*Text under study*.
Content starts

The cabbage tree/tī kōuka is common throughout farmland, open places, wetlands and scrubland of the North and South Islands, but are rare on Stewart Island.

Cabbage tree/tī kōuka grows up to 1000 metres above sea level in anything from wet swampy ground to dry windy hill slopes. The species prefers full sunlight, so it is common on farms and generally uncommon in tracts of continuous forest (although it is common on forest margins).

Other species

Aside from tī kōuka, there are four other species found in New Zealand. These are:

  • Cordyline obtecta – which in New Zealand is only known from the Three Kings, Murimotu and Poor Knights Island groups as well as a small area of North Cape. Until recently this species was known as C. kaspar but recent taxonomic opinion is that it is the same species as the earlier named Norfolk Island C. obtecta.
  • C. indivisa – the mountain cabbage tree or tōi, which is known from Great Barrier Island south to Stewart Island. This is a spectacular forest to high montane dwelling species with rather broad, bluegrey leaves.
  • C. banksii – the forest cabbage tree or tī ngahere. Found throughout the North Island and South Island to north Cantebury in the east and Haast in the west (with unconfirmed reports of it along the northern coastal portion of Fiordland). This species is typical of coastal to lowland forest but can extend into montane forest where it occasionally forms hybrids with C. indivisa. It is also worth noting that C. banksii readily hybridises with C. australis and C. pumilio.
  • C. pumilio – the so called stemless cabbage tree/tī rauriki, usually lacks a trunk and is often found in kauri forest or associated gum land scrub. When it is not in flower it is often mistaken for blueberry (Dianella nigra). C. pumilio readily hybridises with C. banksii forming plants known as C. x matthewsii.

Did you know?

In 1987, a mystery disease started to kill off cabbage trees in the North Island. It was not known what caused the disease, which was called ‘sudden decline’, and hypotheses for its cause included tree aging, fungi, viruses, and environmental factors such as enhanced UV.

Content ends

*Excerpted data*.
Content starts

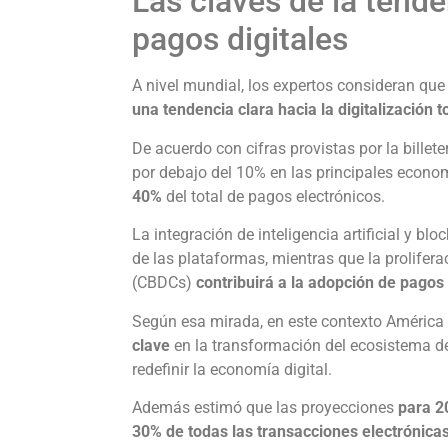
Las claves de la tende
pagos digitales
A nivel mundial, los expertos consideran que 
una tendencia clara hacia la digitalización t
De acuerdo con cifras provistas por la billete
por debajo del 10% en las principales economí
40%
del total de pagos electrónicos.
La integración de inteligencia artificial y blo
de las plataformas, mientras que la prolifer
(CBDCs)
contribuirá a la adopción de pagos 
Según esa mirada, en este contexto América
clave
en la transformación del ecosistema d
redefinir la economía digital.
Además estimó que las proyecciones
para 20
30% de todas las transacciones electrónicas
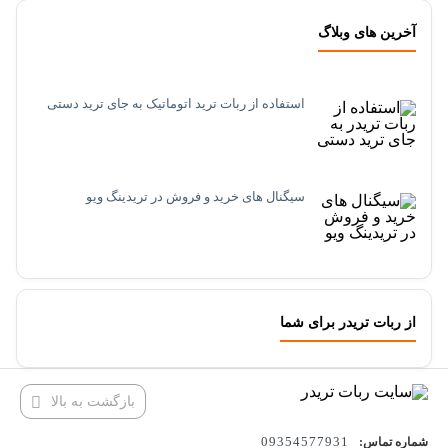
آخرین های وبلاگ
استفاده از ربات ترید اتوماتیک به جای ترید دستی
سیگنال های خرید و فروش در تریدینگ ویو
از ربات تریدر برای شما
بازگشت به بالا
09354577931
شماره تماس:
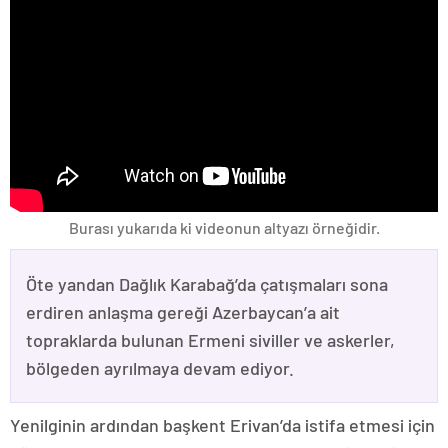
Burası yukarıda ki videonun altyazı örneğidir.
Öte yandan Dağlık Karabağ’da çatışmaları sona
erdiren anlaşma gereği Azerbaycan’a ait
topraklarda bulunan Ermeni siviller ve askerler,
bölgeden ayrılmaya devam ediyor.
Yenilginin ardından başkent Erivan’da istifa etmesi için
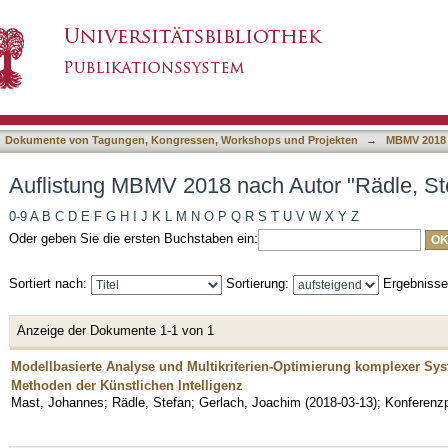
h Autor "Rädle, Stefan"
asiert)
Dokumente von Tagungen, Kongressen, Workshops und Projekten
→
MBMV 2018
Auflistung MBMV 2018 nach Autor "Rädle, St
0-9
A
B
C
D
E
F
G
H
I
J
K
L
M
N
O
P
Q
R
S
T
U
V
W
X
Y
Z
Oder geben Sie die ersten Buchstaben ein:
Sortiert nach:
Sortierung:
Ergebniss
Anzeige der Dokumente 1-1 von 1
Modellbasierte Analyse und Multikriterien-Optimierung komplexer S
Methoden der Künstlichen Intelligenz
Mast, Johannes
;
Rädle, Stefan
;
Gerlach, Joachim
(
2018-03-13
)
;
Konferenz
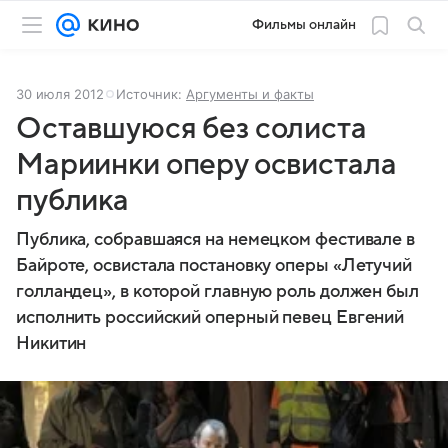
Фильмы онлайн
30 июля 2012
Источник:
Аргументы и факты
Оставшуюся без солиста
Мариинки оперу освистала
публика
Публика, собравшаяся на немецком фестивале в
Байроте, освистала постановку оперы «Летучий
голландец», в которой главную роль должен был
исполнить российский оперный певец Евгений
Никитин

Content ends

*Study questions*.
#1 Name the other New Zealand species listed in the cabbage tree text, apart from tī kōuka itself.
#2 According to the cabbage tree text, why is tī kōuka common on farms but generally uncommon in tracts of continuous forest?
#3 Carry on the cabbage tree text after its final sentence about the hypotheses for sudden decline.
The material comes from a different source than the text.

*Task-by-task outputs*.
#1 Cordyline obtecta, C. indivisa, C. banksii, C. pumilio

#2 Tī kōuka prefers full sunlight. For that reason it is common on farms and generally uncommon in tracts of continuous forest, although it is common on forest margins.

#3
After nearly five years of work, scientists found the cause was a parasitic organism called a phytoplasma, which they think might be spread from tree to tree by a tiny sap-sucking insect, the introduced passion vine hopper. The phytoplasma is native to New Zealand flax, and early last century caused massive epidemics of yellow leaf disease in flax, destroying the once extensive flax swamps of Manawatu and contributing to the eventual collapse of the once flourishing flax fibre industry.

Threats

Although widespread and abundant, cabbage tree populations have been decimated in some parts of New Zealand due to sudden decline. In some areas, particularly in the north, no big trees are left. Plants stricken with this illness suddenly and rapidly wilt, with leaves falling off still green. Infected trees usually die within 3 to 12 months. The good news is that although sudden decline often affects cabbage trees in farmland and open areas, trees in natural forest patches continue to do well.

You can help

There is still no cure for sudden decline, so we need to keep planting more young cabbage trees to replace the dying populations. Planting cabbage trees in gardens and land restoration projects will play an important role in maintaining cabbage trees in New Zealand.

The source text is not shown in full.